The killing of the Zaks, Etti Zak, Itai Zak and Sagi Zak, were not numbers; they were people, and they had names. They were burned alive.
They were not warriors; they were a mother, father, and boy, intifada revolution. The terrified teenage girls they raped and brought home in triumph, those crowds chanted intifada revolution too. Do you join them? They were the same age as my daughter. I cannot imagine the parent’s pain.
Do you know what you are saying?
You speak of revolution; what revolution was not drenched in blood? Is that what you want? Is that why you repeat “intifada revolution?” Did the uprising, the small intifada, on Oct 7 bring peace? Did the warrior bragging to his proud parents that he had killed ten of those Jews bring a solution? Or was that revolution? When your warriors returned home with old women and encouraged children to spit on them, was that your revolution? Do you know that you are following Palestinians, an Islamized culture, the one that no Arab nation wants anything to do with? They are fanatical on an ISIS level.
“Palestine is our demand; no peace on stolen land!” I heard the boy with the Keffiyah chant.
Then, “Free, free Palestine?”
Gaza was not occupied; it was governed by Hamas, an elected government which got 44% of the vote in 2006. Perhaps Hamas was simply the lesser evil between them and Fatah?

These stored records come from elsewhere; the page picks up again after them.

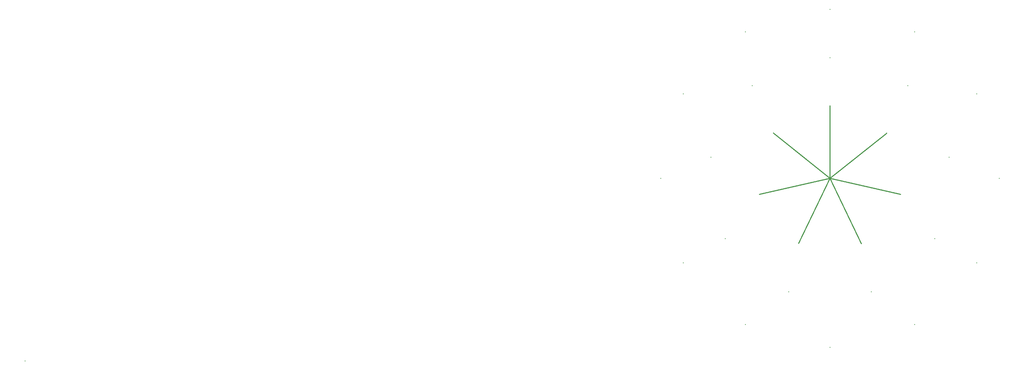
<source format=gbr>
G04 CAM350 V10.2.0 (Build 386) Date:  Sat Feb 01 15:25:49 2025 *
G04 Database: c:\users\comp1\desktop\ajinkya_\gerber data\round 115\round_pcb1.cam *
G04 Layer 43: Layer_43 *
%FSLAX24Y24*%
%MOIN*%
%SFA1.000B1.000*%

%MIA0B0*%
%IPPOS*%
%ADD27C,0.00984*%
%LNLayer_43*%
%LPD*%
G54D27*
X0Y0D02*
G01X-5540Y4419D01*
X0Y0D02*
G01X-6909Y-1575D01*
X0Y0D02*
G01X-3078Y-6383D01*
X0Y0D02*
G01X3071Y-6387D01*
X0Y0D02*
G01X6908Y-1582D01*
X0Y0D02*
G01X5545Y4413D01*
X0Y0D02*
G01X7Y7087D01*
X-78638Y-17857D02*
G75*
G03X-78638Y-17857I0D01*
X-6911Y-1573D02*
G03X-6911Y-1573I0D01*
X-5542Y4421D02*
G03X-5542Y4421I0D01*
X6Y7089D02*
G03X6Y7089I0D01*
X5543Y4415D02*
G03X5543Y4415I0D01*
X6906Y-1580D02*
G03X6906Y-1580I0D01*
X3069Y-6385D02*
G03X3069Y-6385I0D01*
X-3079Y-6381D02*
G03X-3079Y-6381I0D01*
X-7594Y9050D02*
G03X-7594Y9050I0D01*
X-2Y11813D02*
G03X-2Y11813I0D01*
X7590Y9050D02*
G03X7590Y9050I0D01*
X11630Y2053D02*
G03X11630Y2053I0D01*
X10227Y-5904D02*
G03X10227Y-5904I0D01*
X4038Y-11097D02*
G03X4038Y-11097I0D01*
X-4041D02*
G03X-4041Y-11097I0D01*
X-10230Y-5904D02*
G03X-10230Y-5904I0D01*
X-11633Y2053D02*
G03X-11633Y2053I0D01*
X-14322Y8270D02*
G03X-14322Y8270I0D01*
X-8269Y14322D02*
G03X-8269Y14322I0D01*
X-2Y16537D02*
G03X-2Y16537I0D01*
X8266Y14322D02*
G03X8266Y14322I0D01*
X14318Y8270D02*
G03X14318Y8270I0D01*
X16534Y2D02*
G03X16534Y2I0D01*
X14318Y-8266D02*
G03X14318Y-8266I0D01*
X8266Y-14318D02*
G03X8266Y-14318I0D01*
X-2Y-16533D02*
G03X-2Y-16533I0D01*
X-8269Y-14318D02*
G03X-8269Y-14318I0D01*
X-14322Y-8266D02*
G03X-14322Y-8266I0D01*
X-16537Y2D02*
G03X-16537Y2I0D01*
M02*

</source>
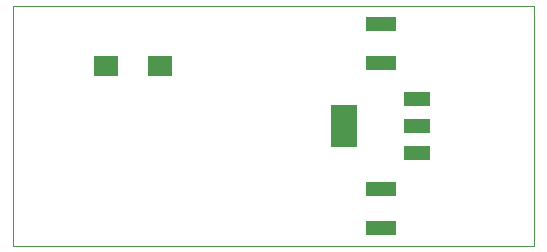
<source format=gbp>
G75*
%MOIN*%
%OFA0B0*%
%FSLAX25Y25*%
%IPPOS*%
%LPD*%
%AMOC8*
5,1,8,0,0,1.08239X$1,22.5*
%
%ADD10C,0.00000*%
%ADD11R,0.09843X0.04724*%
%ADD12R,0.08800X0.04800*%
%ADD13R,0.08661X0.14173*%
%ADD14R,0.07874X0.07087*%
D10*
X0001250Y0001250D02*
X0001250Y0081211D01*
X0174951Y0081211D01*
X0174951Y0001250D01*
X0001250Y0001250D01*
D11*
X0123750Y0007254D03*
X0123750Y0020246D03*
X0123750Y0062254D03*
X0123750Y0075246D03*
D12*
X0135950Y0050350D03*
X0135950Y0041250D03*
X0135950Y0032150D03*
D13*
X0111549Y0041250D03*
D14*
X0050348Y0061250D03*
X0032152Y0061250D03*
M02*

</source>
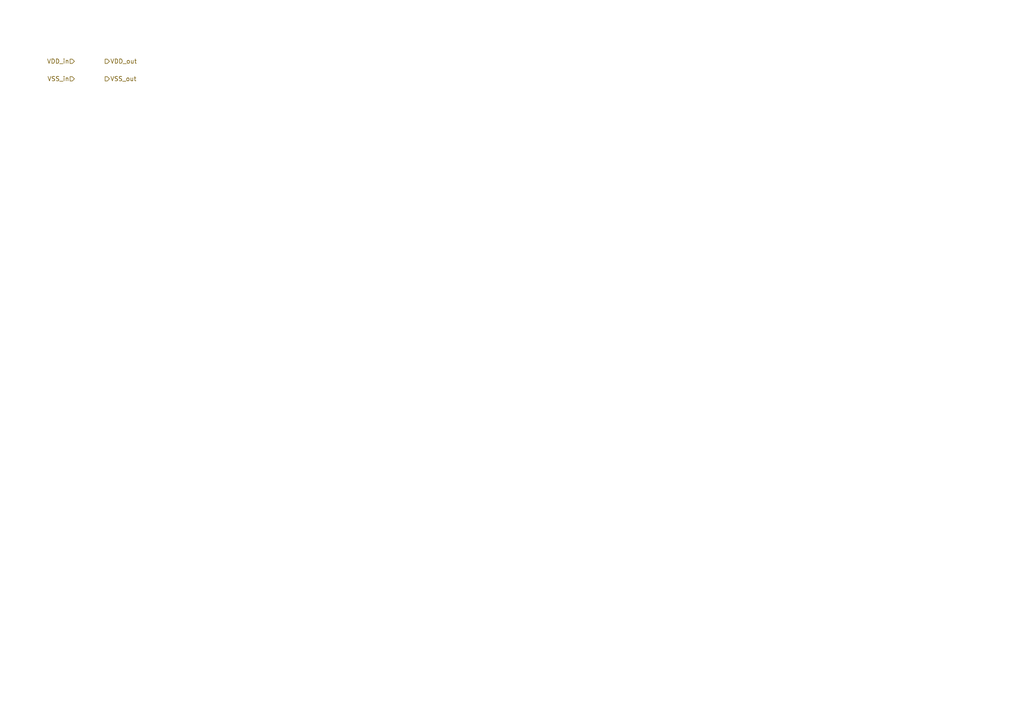
<source format=kicad_sch>
(kicad_sch (version 20211123) (generator eeschema)

  (uuid dca1d7db-c913-4d73-a2cc-fdc9651eda69)

  (paper "A4")

  


  (hierarchical_label "VSS_out" (shape output) (at 30.48 22.86 0)
    (effects (font (size 1.27 1.27)) (justify left))
    (uuid 12a24e86-2c38-4685-bba9-fff8dddb4cb0)
  )
  (hierarchical_label "VSS_in" (shape input) (at 21.59 22.86 180)
    (effects (font (size 1.27 1.27)) (justify right))
    (uuid 3e0392c0-affc-4114-9de5-1f1cfe79418a)
  )
  (hierarchical_label "VDD_out" (shape output) (at 30.48 17.78 0)
    (effects (font (size 1.27 1.27)) (justify left))
    (uuid 6513181c-0a6a-4560-9a18-17450c36ae2a)
  )
  (hierarchical_label "VDD_in" (shape input) (at 21.59 17.78 180)
    (effects (font (size 1.27 1.27)) (justify right))
    (uuid cf815d51-c956-4c5a-adde-c373cb025b07)
  )
)

</source>
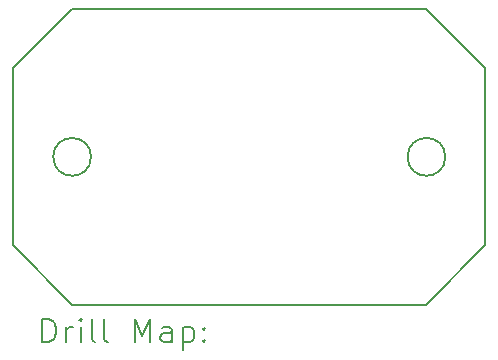
<source format=gbr>
%TF.GenerationSoftware,KiCad,Pcbnew,(6.0.7)*%
%TF.CreationDate,2022-09-09T14:19:01-05:00*%
%TF.ProjectId,Voron Fan PCB,566f726f-6e20-4466-916e-205043422e6b,rev?*%
%TF.SameCoordinates,Original*%
%TF.FileFunction,Drillmap*%
%TF.FilePolarity,Positive*%
%FSLAX45Y45*%
G04 Gerber Fmt 4.5, Leading zero omitted, Abs format (unit mm)*
G04 Created by KiCad (PCBNEW (6.0.7)) date 2022-09-09 14:19:01*
%MOMM*%
%LPD*%
G01*
G04 APERTURE LIST*
%ADD10C,0.200000*%
G04 APERTURE END LIST*
D10*
X10500000Y-6500000D02*
X10500000Y-5000000D01*
X7160000Y-5750000D02*
G75*
G03*
X7160000Y-5750000I-160000J0D01*
G01*
X10000000Y-4500000D02*
X10500000Y-5000000D01*
X10000000Y-7000000D02*
X10500000Y-6500000D01*
X10160000Y-5750000D02*
G75*
G03*
X10160000Y-5750000I-160000J0D01*
G01*
X6500000Y-6500000D02*
X7000000Y-7000000D01*
X6500000Y-5000000D02*
X6500000Y-6500000D01*
X7000000Y-4500000D02*
X6500000Y-5000000D01*
X7000000Y-7000000D02*
X10000000Y-7000000D01*
X10000000Y-4500000D02*
X7000000Y-4500000D01*
X6747619Y-7320476D02*
X6747619Y-7120476D01*
X6795238Y-7120476D01*
X6823809Y-7130000D01*
X6842857Y-7149048D01*
X6852381Y-7168095D01*
X6861905Y-7206190D01*
X6861905Y-7234762D01*
X6852381Y-7272857D01*
X6842857Y-7291905D01*
X6823809Y-7310952D01*
X6795238Y-7320476D01*
X6747619Y-7320476D01*
X6947619Y-7320476D02*
X6947619Y-7187143D01*
X6947619Y-7225238D02*
X6957143Y-7206190D01*
X6966667Y-7196667D01*
X6985714Y-7187143D01*
X7004762Y-7187143D01*
X7071428Y-7320476D02*
X7071428Y-7187143D01*
X7071428Y-7120476D02*
X7061905Y-7130000D01*
X7071428Y-7139524D01*
X7080952Y-7130000D01*
X7071428Y-7120476D01*
X7071428Y-7139524D01*
X7195238Y-7320476D02*
X7176190Y-7310952D01*
X7166667Y-7291905D01*
X7166667Y-7120476D01*
X7300000Y-7320476D02*
X7280952Y-7310952D01*
X7271428Y-7291905D01*
X7271428Y-7120476D01*
X7528571Y-7320476D02*
X7528571Y-7120476D01*
X7595238Y-7263333D01*
X7661905Y-7120476D01*
X7661905Y-7320476D01*
X7842857Y-7320476D02*
X7842857Y-7215714D01*
X7833333Y-7196667D01*
X7814286Y-7187143D01*
X7776190Y-7187143D01*
X7757143Y-7196667D01*
X7842857Y-7310952D02*
X7823809Y-7320476D01*
X7776190Y-7320476D01*
X7757143Y-7310952D01*
X7747619Y-7291905D01*
X7747619Y-7272857D01*
X7757143Y-7253809D01*
X7776190Y-7244286D01*
X7823809Y-7244286D01*
X7842857Y-7234762D01*
X7938095Y-7187143D02*
X7938095Y-7387143D01*
X7938095Y-7196667D02*
X7957143Y-7187143D01*
X7995238Y-7187143D01*
X8014286Y-7196667D01*
X8023809Y-7206190D01*
X8033333Y-7225238D01*
X8033333Y-7282381D01*
X8023809Y-7301428D01*
X8014286Y-7310952D01*
X7995238Y-7320476D01*
X7957143Y-7320476D01*
X7938095Y-7310952D01*
X8119048Y-7301428D02*
X8128571Y-7310952D01*
X8119048Y-7320476D01*
X8109524Y-7310952D01*
X8119048Y-7301428D01*
X8119048Y-7320476D01*
X8119048Y-7196667D02*
X8128571Y-7206190D01*
X8119048Y-7215714D01*
X8109524Y-7206190D01*
X8119048Y-7196667D01*
X8119048Y-7215714D01*
M02*

</source>
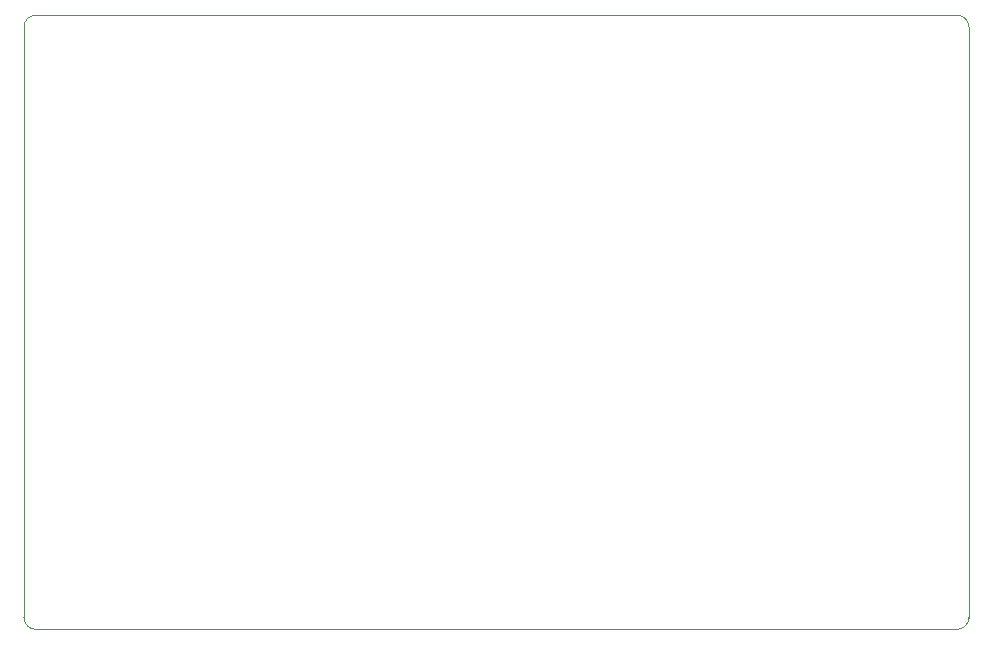
<source format=gm1>
%TF.GenerationSoftware,KiCad,Pcbnew,5.1.9-73d0e3b20d~88~ubuntu20.10.1*%
%TF.CreationDate,2021-04-22T08:32:01+02:00*%
%TF.ProjectId,megadrivearcadestick,6d656761-6472-4697-9665-617263616465,v0.1*%
%TF.SameCoordinates,Original*%
%TF.FileFunction,Profile,NP*%
%FSLAX46Y46*%
G04 Gerber Fmt 4.6, Leading zero omitted, Abs format (unit mm)*
G04 Created by KiCad (PCBNEW 5.1.9-73d0e3b20d~88~ubuntu20.10.1) date 2021-04-22 08:32:01*
%MOMM*%
%LPD*%
G01*
G04 APERTURE LIST*
%TA.AperFunction,Profile*%
%ADD10C,0.050000*%
%TD*%
G04 APERTURE END LIST*
D10*
X180000000Y-115000000D02*
X180000000Y-65000000D01*
X180000000Y-115000000D02*
G75*
G02*
X179000000Y-116000000I-1000000J0D01*
G01*
X179000000Y-64000000D02*
G75*
G02*
X180000000Y-65000000I0J-1000000D01*
G01*
X100000000Y-65000000D02*
G75*
G02*
X101000000Y-64000000I1000000J0D01*
G01*
X101000000Y-116000000D02*
G75*
G02*
X100000000Y-115000000I0J1000000D01*
G01*
X101000000Y-64000000D02*
X179000000Y-64000000D01*
X101000000Y-116000000D02*
X179000000Y-116000000D01*
X100000000Y-65000000D02*
X100000000Y-115000000D01*
M02*

</source>
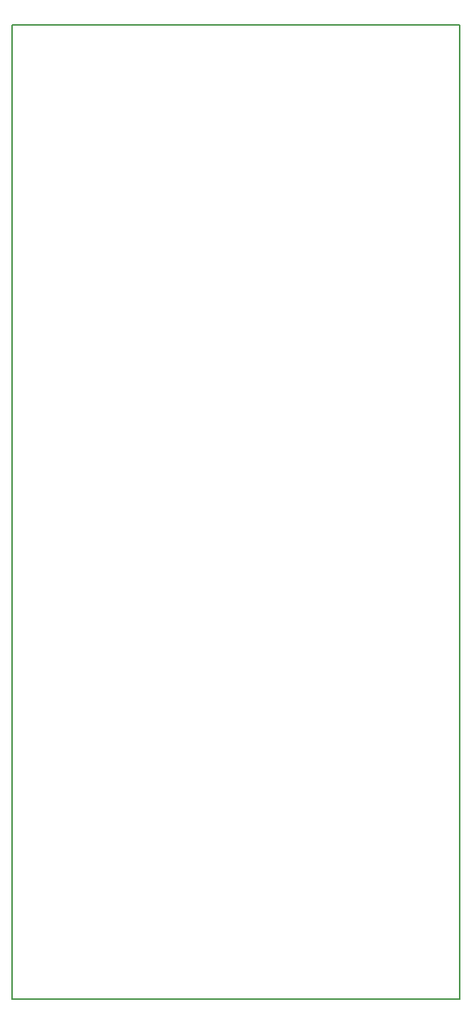
<source format=gbr>
G04 #@! TF.GenerationSoftware,KiCad,Pcbnew,(5.1.6)-1*
G04 #@! TF.CreationDate,2020-12-17T20:47:20-05:00*
G04 #@! TF.ProjectId,atx2,61747832-2e6b-4696-9361-645f70636258,rev?*
G04 #@! TF.SameCoordinates,Original*
G04 #@! TF.FileFunction,Profile,NP*
%FSLAX46Y46*%
G04 Gerber Fmt 4.6, Leading zero omitted, Abs format (unit mm)*
G04 Created by KiCad (PCBNEW (5.1.6)-1) date 2020-12-17 20:47:20*
%MOMM*%
%LPD*%
G01*
G04 APERTURE LIST*
G04 #@! TA.AperFunction,Profile*
%ADD10C,0.150000*%
G04 #@! TD*
G04 APERTURE END LIST*
D10*
X103124000Y-42164000D02*
X103124000Y-151384000D01*
X52832000Y-42164000D02*
X103124000Y-42164000D01*
X52832000Y-151384000D02*
X52832000Y-42164000D01*
X103124000Y-151384000D02*
X52832000Y-151384000D01*
M02*

</source>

Still, any party in Canada would dream of 44%, and the Liberals have cobbled an effective majority in Canada from 31% of the vote. And Hamas runs Gaza, from the hospitals to the public services, they are in charge. Over 18,000 Gazans worked daily in Israel; that is the equivalent of 560,000 Americans crossing into Canada each day to work, not quite a prison.
Of course, the border to Israel, as well as the southern border to Egypt, are not open; suicide bombers and militants crossing your border tend to make governments leery of undefended borders.
71% of Gazans approved of the massacre of October 7.
“Palestine is our demand, no peace on stolen land.” Do you shout this? Is demanding that a country abandon all its land what you want? Has that ever happened in history? Yes, countries have given up land, but when has an entire country done so voluntarily? - it has never happened.
It is a call for genocide, a call for the destruction of Israel.
It does not sound so good when it doesn’t rhyme, does it?
Is Hamas looking to help the Israelis, all seven million Jews and two million Arabs, pack and move to Saskatchewan? Keffiyeh boy, do you ever think that demanding the entire nation of Israel leave is nothing less than a savage call for destruction? You sound like Hamas keffiyeh boy, and have they changed their tune?
Hamas official Hamad Al-Regeb, in an April 2023 sermon, prayed for “annihilation” and “paralysis” of the Jews, whom he called filthy animals. I’m sorry, it’s not poetic and doesn’t rhyme, but still - do you want to shout it out?
But Hamas isn’t that bad, right, keffiyeh boy? Are they not just a little angry and misunderstood? When they say they want total war with Israel, is that just anger? Were they having a bad day, or did they not get enough sleep?
You protest stolen; it is such a nice rhythmic chant. It sounds so good when you say it with your keffiyeh brothers and sisters, and it works well with your story; did you know that Palestinian Arabs did not even make those accusations? Why did Arab leadership at the Peel Commission in 1937 say that all Jewish land had been legally acquired, mainly from the British?
But surely they let it go too cheap? Surely Israel has too much of the Middle East? But Keffiyeh Boy - why is one portion out of a thousand too much?
Then, “From the river to the sea, Palestine will be free!” Re-adjust your Keffiyah. This is your favourite. Is this what you want? What river, what sea? The land between the River Jordan and the Mediterranean Sea does not have much room for Israel. But it has a poetic lilt to it. It sounds lovely, but the geographic reality is quite dissonant.